Figure 2 shows an echo train of 32 spin echoes with TE of 3500 µs, TR of 312 ms, operating at 0.808 MHz with a CPMG sequence [11] and with 1024 averages. A fit to the echo peaks will give a value for T₂ (effective) and a usable value for this could be achieved using an order of magnitude less averages than presented. Note that, as is often the case for low frequency pulsed NMR the initial Hahn echo is slightly smaller than the subsequent echo.

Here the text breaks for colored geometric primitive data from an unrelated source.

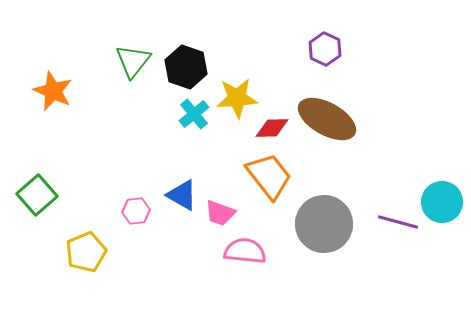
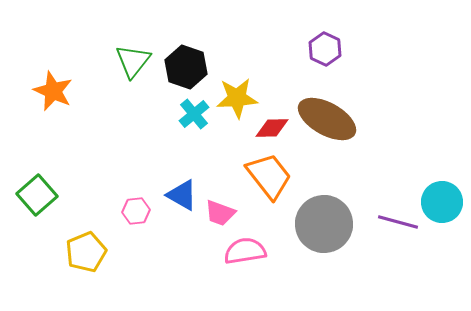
pink semicircle: rotated 15 degrees counterclockwise
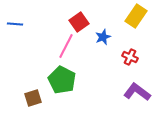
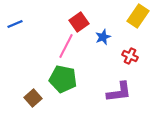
yellow rectangle: moved 2 px right
blue line: rotated 28 degrees counterclockwise
red cross: moved 1 px up
green pentagon: moved 1 px right, 1 px up; rotated 16 degrees counterclockwise
purple L-shape: moved 18 px left; rotated 136 degrees clockwise
brown square: rotated 24 degrees counterclockwise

Figure 3 shows a find 90 optimization plot where the signal integral is measured over a range of time values for the pulse length. In this case the TE was 1500 µs, TR 248 ms and 128 averages for the 32 echoes. The peak represents the optimum value to be used for the pulse length and in this case is 40 µs. Initially we tried an LT1222 as the power amplifier from a +12 V and −12 V power supply and for this the optimum 90 was found to be 45 µs indicating that as expected when the power is increased, the required 90 is reduced. Using the optimum length for the 90 we can then provide an estimate to T1 by running an integral, like the find 90, but with changing repetition time TR and fitting an exponential to the data. In Figure 4 we show this with TR from 25 ms to 700 ms, again with 32 echoes and 128 averages per point.

4. Discussion

In the frequency range just below 1 MHz we have demonstrated that we can still get excellent results with much lower power, compared to commercial amplifiers, with the use of simple opamp circuits making it very applicable to battery powered applications. The data we have presented used a reasonably homogeneous magnetic field from a laboratory electromagnet. For fully battery operated applications this would need to use permanent magnets which may give less homogeneity and may then require greater power amplification that can currently be provided by the LT1363. The component cost of both amplifier circuits total less than US$20 compared to more than US$1000 for off the shelf radio frequency specified commercial components that also cover this frequency range. In addition, there is no requirement for additional low pass filtering as the bandwidth of the amplifier circuit itself excludes passing radio frequencies.